The desire to separate the concepts of speed and productivity is not new. The most famous illustration likely comes from La Fontaine’s fable, “The Tortoise and the Hare.” In his new book, American computer science professor and blogger Cal Newport makes a compelling case for the thesis that it is better to “do less to do better.” Explanations follow.

In a hyperconnected world where performance is king, Cal Newport stands out with books like Digital Minimalism and Deep Work, where he encourages workers to disconnect from social media to lead healthier and more fulfilling lives. In his new book titled Slow Productivity: The Lost Art of Accomplishment Without Burnout, released last March, he revisits the very concept of productivity, which he believes is ill-suited to our times.
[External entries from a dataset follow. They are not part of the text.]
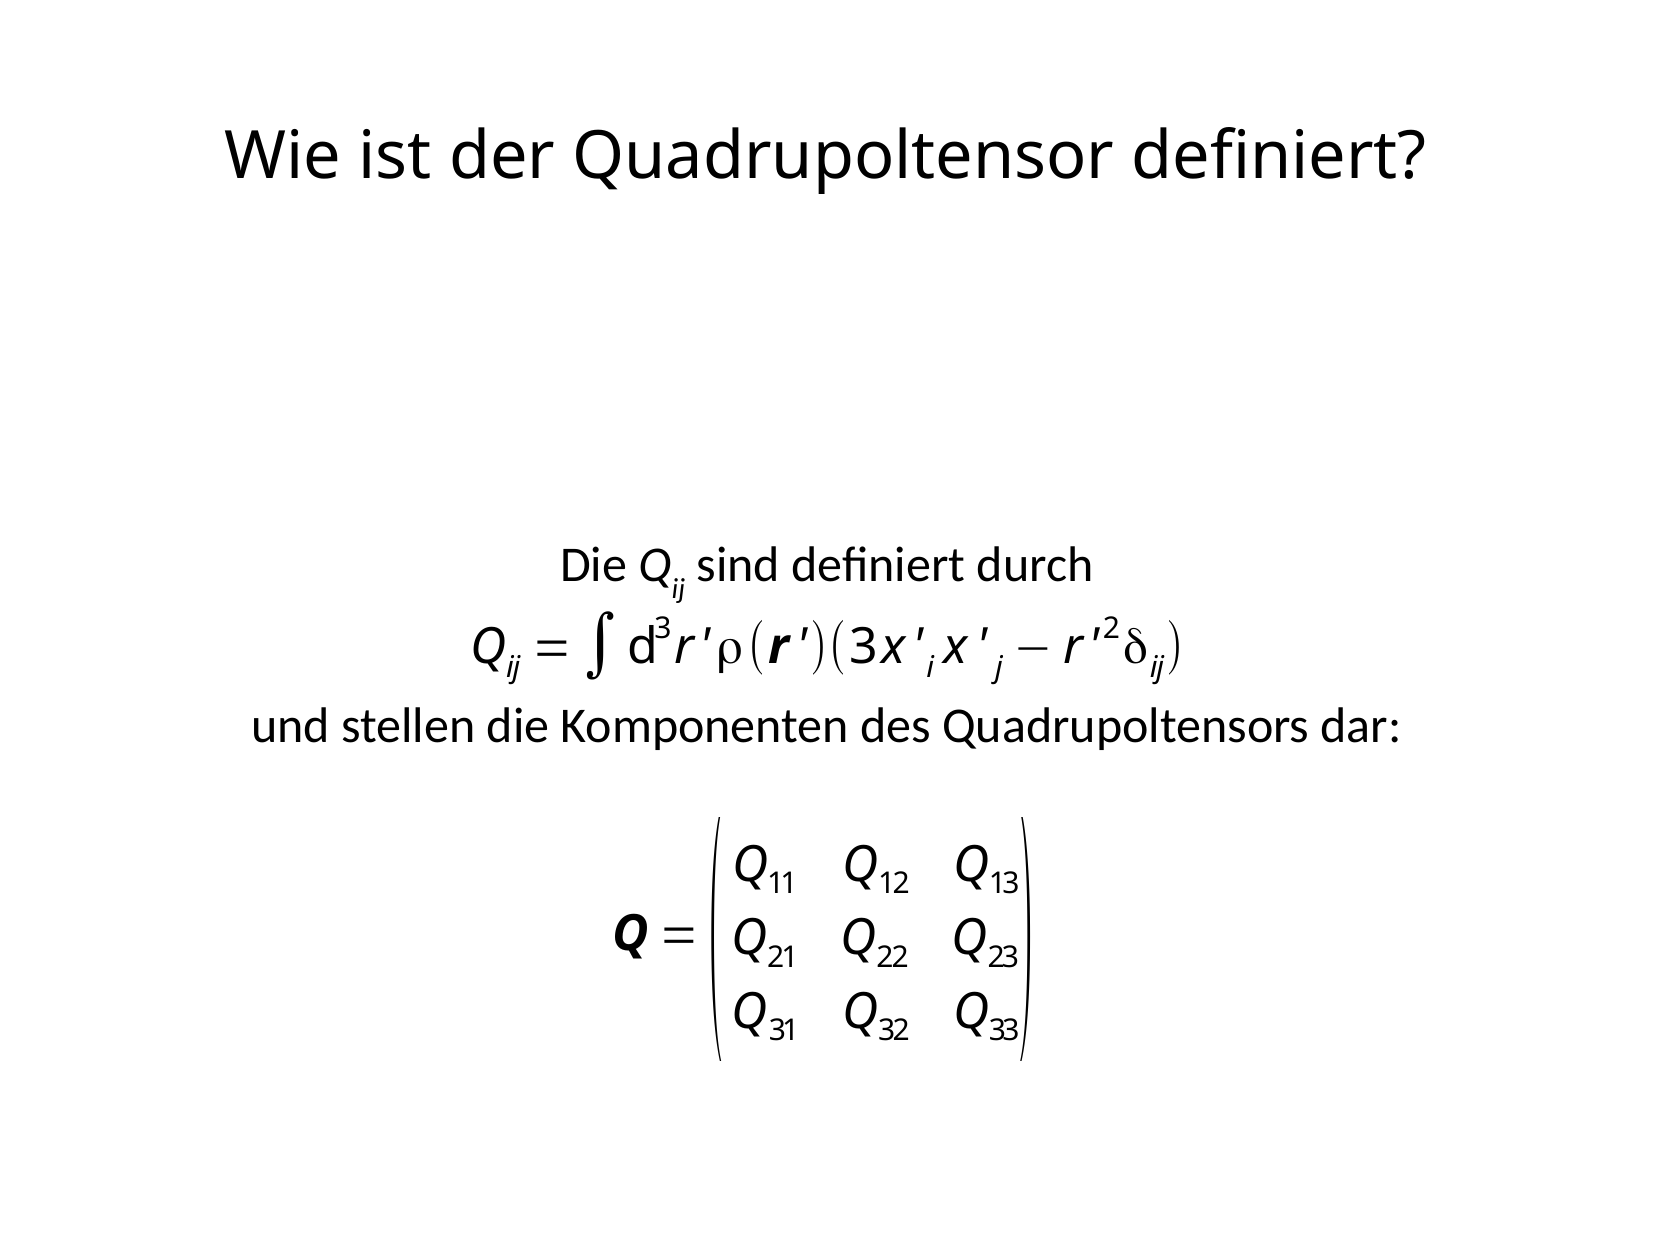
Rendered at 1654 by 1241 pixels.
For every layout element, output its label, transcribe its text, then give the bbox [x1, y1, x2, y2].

title Wie ist der Quadrupoltensor definiert? [82, 49, 1571, 257]
subtitle Die Qij sind definiert durch und stellen die Komponenten des Quadrupoltensors dar: [82, 290, 1571, 1010]
chart [463, 608, 1190, 685]
chart [606, 817, 1048, 1061]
“Our current definition of productivity is flawed,” he announces on the back cover of his book. “It pushes us to consider being busy as a measure of useful effort, leading to endless to-do lists and meetings. We are overwhelmed by everything we have to do and on the brink of burnout, left with the choice of either joining a soul-sapping hustle culture or giving up all ambition. But are those really the only choices?”
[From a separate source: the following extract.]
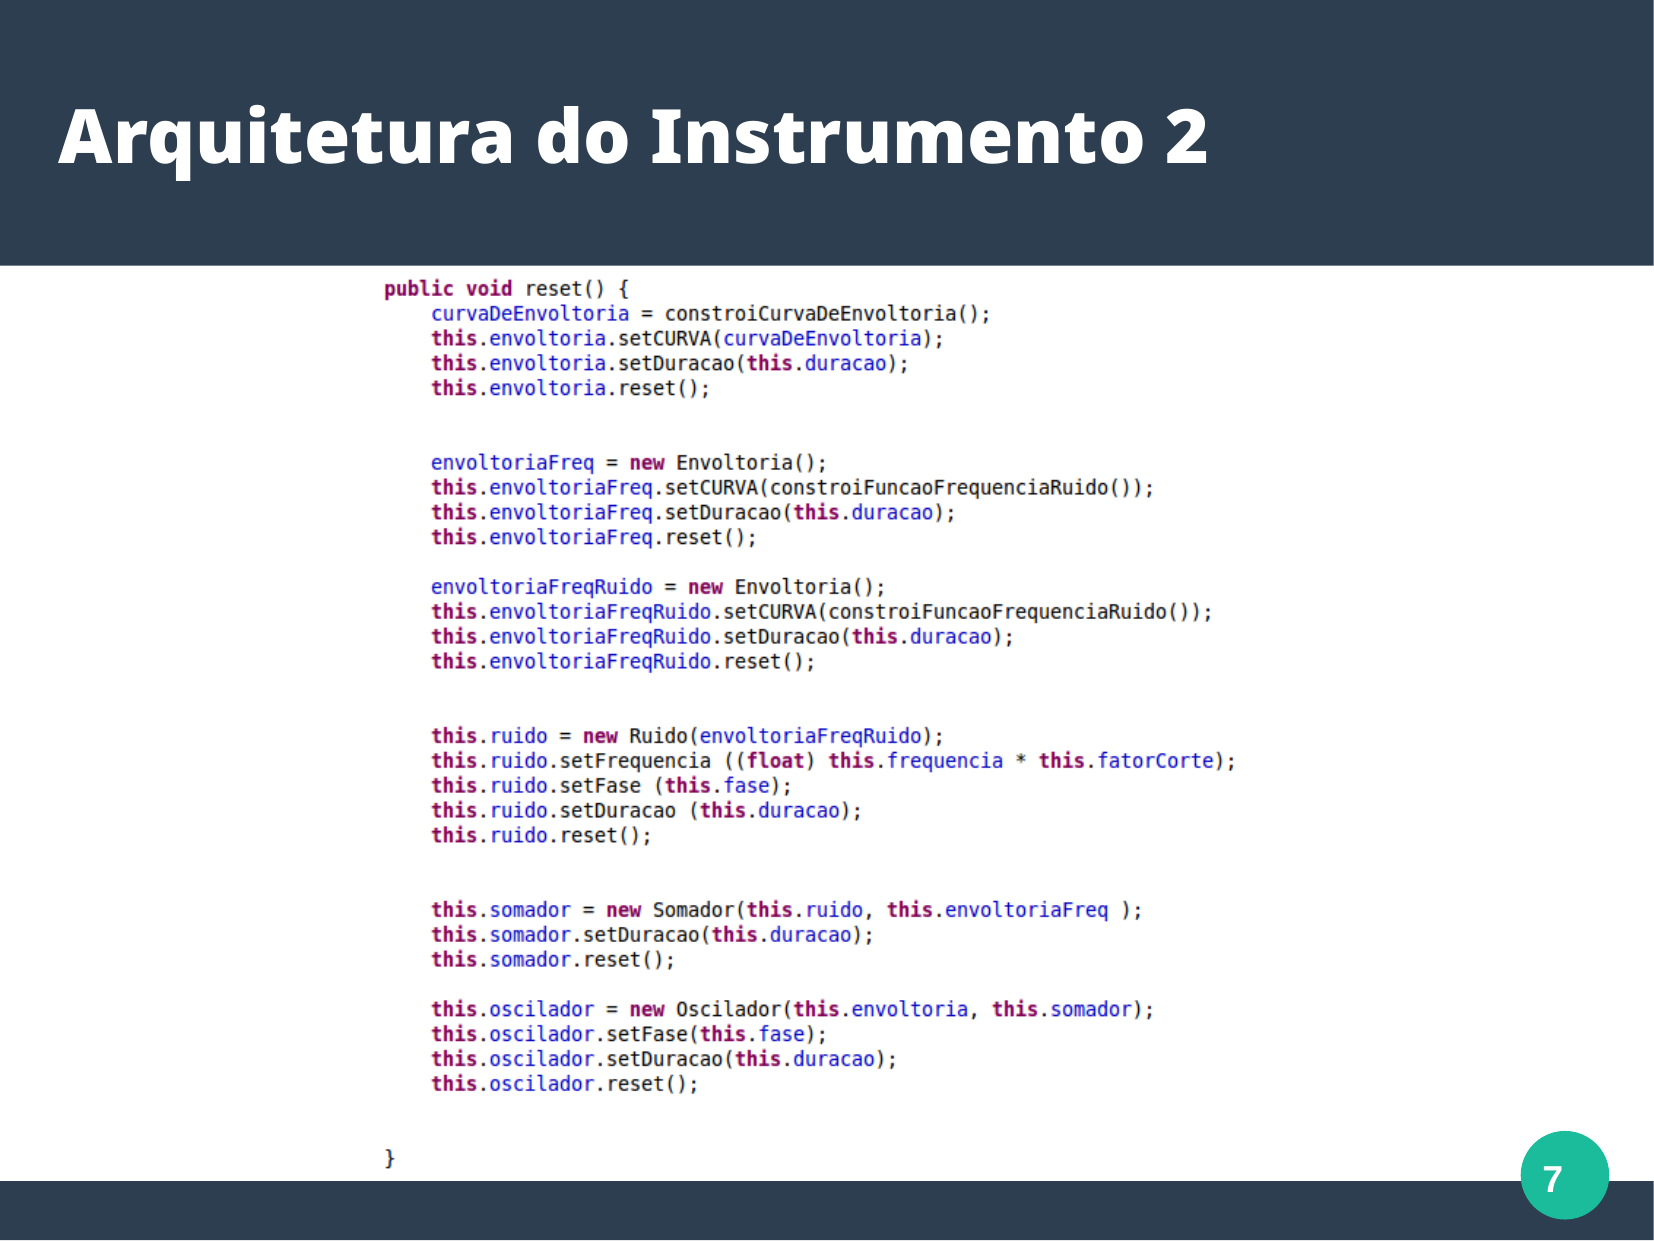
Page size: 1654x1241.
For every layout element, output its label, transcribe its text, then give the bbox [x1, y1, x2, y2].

title Arquitetura do Instrumento 2 [59, 55, 1595, 213]
picture [377, 277, 1249, 1170]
In his book, Cal Newport proposes applying the vision of Italian Carlo Petroni—who popularized the concept of “slow food”—to the world of work. Newport’s “slow productivity” is based on three principles:

  1. “Doing fewer things”
  2. “Working at a natural pace”
  3. “Focusing on quality”

“If you’re not obsessed with the quality of what you do, then I agree, might as well just send a lot of emails,” he quips in an interview with Adam Grant. “It’s this obsession with quality that gives meaning to the other two principles,” he explains.

Returning to the Bohemian Spirit of Artists

Slow productivity stems from a reflection on the evolution of the concept of productivity in recent decades. For Cal Newport, it’s futile to try to measure productivity the same way in a factory [by cutting and optimizing every gesture and process] as in the knowledge industry [where complexity and creativity vary greatly from one task to another].

“If we see knowledge workers as people sitting at a desk writing, we cut ourselves off from traditional wisdom that could be relevant for a distinctly modern type of activity. By drawing on Petroni’s analytical framework, we should consider a broader definition of productivity,” he asserts.

The American researcher defines productivity in the knowledge industry as: “economic activity in which knowledge is transformed into artifacts with market value through cognitive effort.” The interest of this definition is to place in the same category of “cognitive” productivity both white-collar professions like programmers, accountants, or managers and traditional professions like writers, artists, scientists, or musicians who have always enjoyed great freedom in managing their schedules.

“It’s precisely this traditional freedom that is interesting for our productivity project; because [artists and scientists] have always benefited from the time and space required to experiment and find what works best when it comes to sustainably creating things of value using the human brain,” he writes.

Cal Newport does not propose a “copy-paste” of what artists or scientists do to produce their works. Instead, the idea is to extract the general principles and transpose them into a more pragmatic context of the knowledge sector, the author clarifies.

“There is a lesson to be learned in slowing down before tackling a big project,” he argues.

For Cal Newport, the issue is to reduce not the number of hours (he is skeptical about the four-day workweek) but the workload of each person. In short, he proposes taking more time to do better. Easier said than done!